As for accomplishing social justice, in the medical world, HCA’s certainly not alone.
The American Medical Association has published an “Organizational Strategic Plan to Embed Racial Justice and Advance Health Equity.”
The guide lays out “five strategic approaches”:
- Embed racial and social justice throughout the AMA enterprise culture, systems, policies and practices
- Build alliances and share power with historically marginalized and minoritized* physicians and other stakeholders
- Push upstream to address all determinants of health and the root causes of inequities
- Ensure equitable structures and opportunities in innovation (part of which is “Center, integrate and amplify historically marginalized and Black, Indigenous, Latinx and people of color who are health care investors and innovators”)
- Foster pathways for truth, racial healing, reconciliation and transformation for the AMA’s past
Per the Wire, “45% of HCA employees at the director level or above have already completed Conscious Inclusion training.”
One of HCA’s alleged instructional tools: a card game called “Name That Bias.”
A few excerpts from the New York Times Best-Seller:
The United States was founded on the principle that all people are created equal. … We have yet to achieve our founding principle, but any gains we have made thus far have come through identity politics.
White people raised in Western society are conditioned into a white supremacist worldview because it is the bedrock of our society and its institutions.
[White people] feel the need to defend our character rather than explore the inevitable racial prejudices we have absorbed so that we might change them.

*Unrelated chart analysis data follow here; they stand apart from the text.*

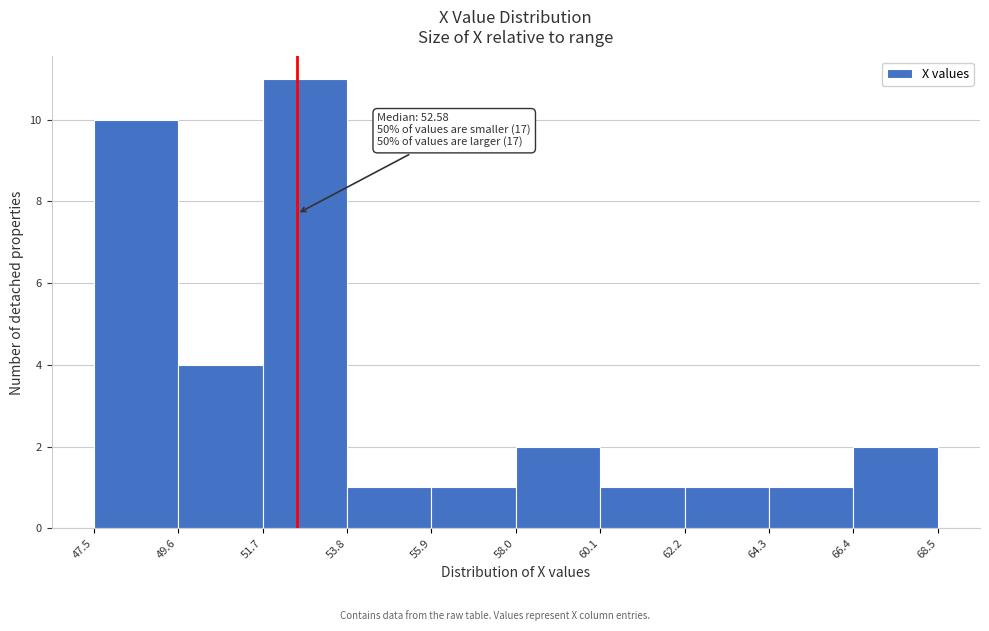

Over which range of the x-axis is the bar tallest?

51.7 to 53.8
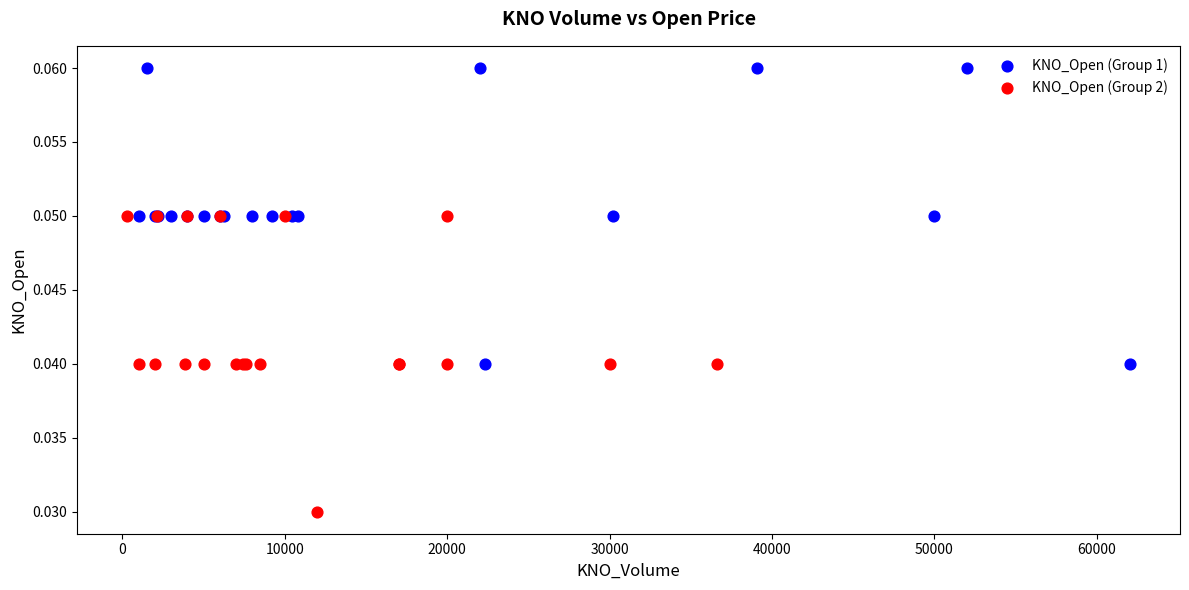

What are all the series names shown in the legend?

KNO_Open (Group 1), KNO_Open (Group 2)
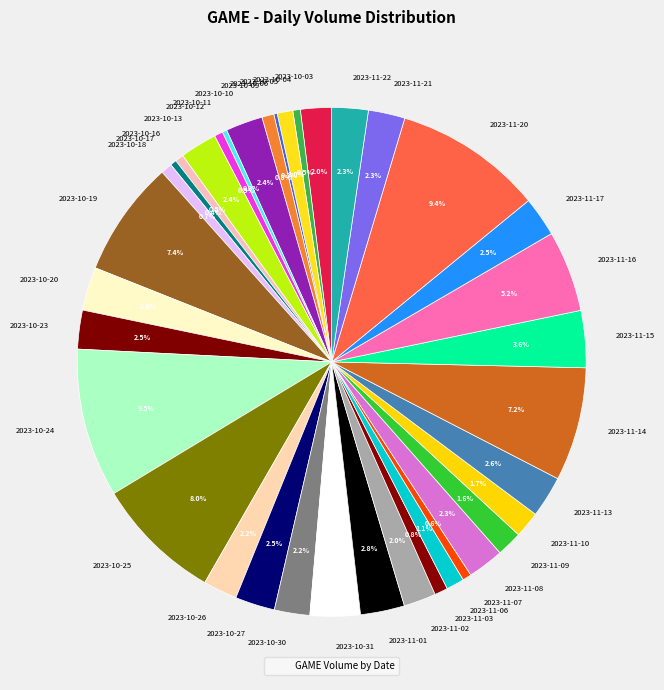

Which has a higher value, 2023-11-15 or 2023-10-05?

2023-11-15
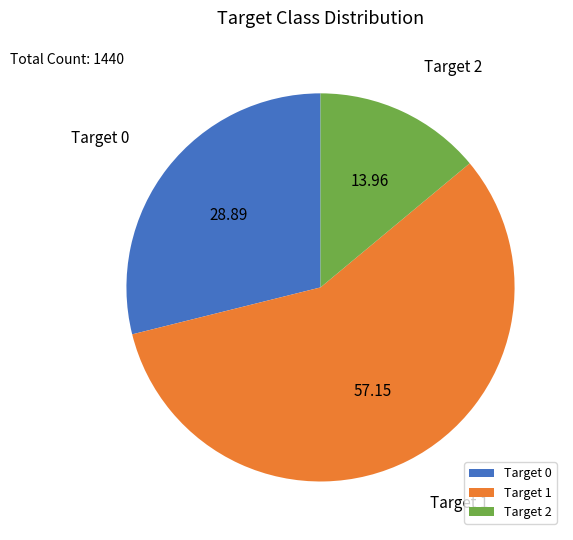

Does any single category account for the majority?

Yes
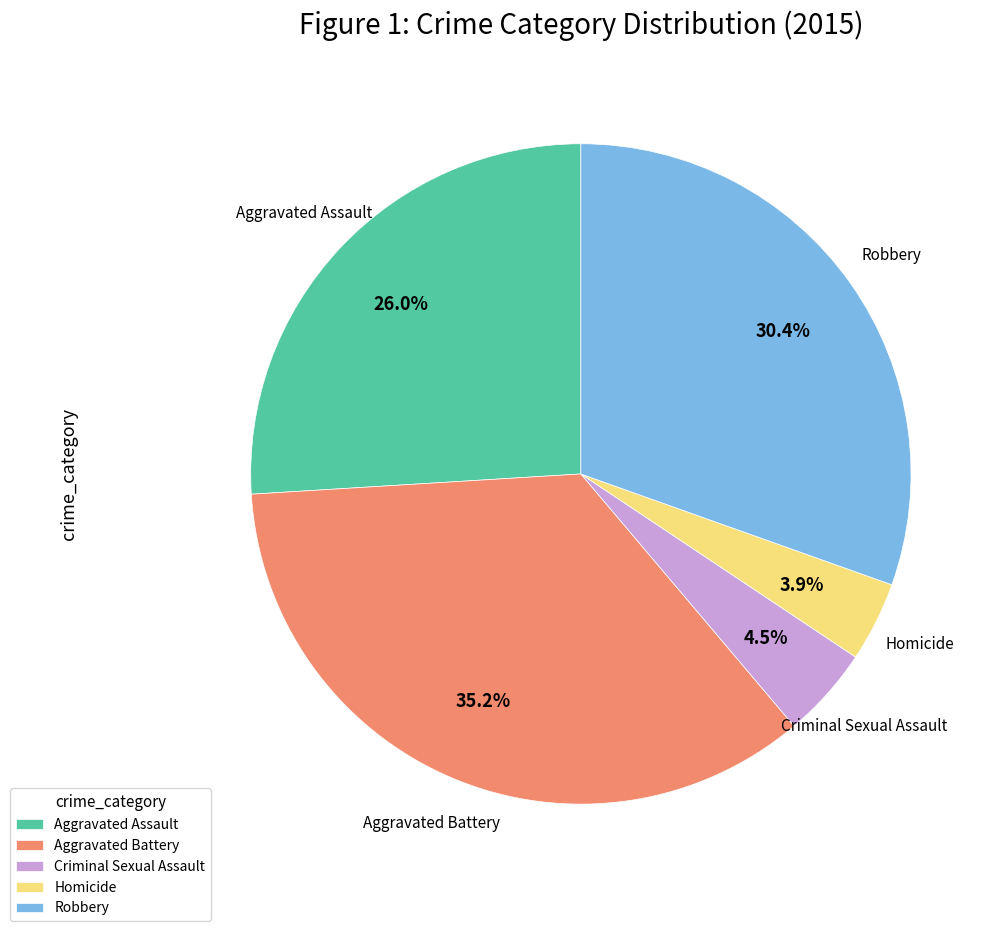

Is it true that Aggravated Assault is 14% of the pie?

False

In this way, our misunderstanding about what prejudice is protects it.
People of color may also hold prejudices and discriminate against white people, but they lack the social and institutional power that transforms their prejudice and discrimination into racism; the impact of their prejudice on whites is temporary and contextual.
It is white people’s responsibility to be less fragile; people of color don’t need to twist themselves into knots trying to navigate us as painlessly as possible.
So goes Conscious Inclusion.
Hopefully, the training will make patients across the country feel more included.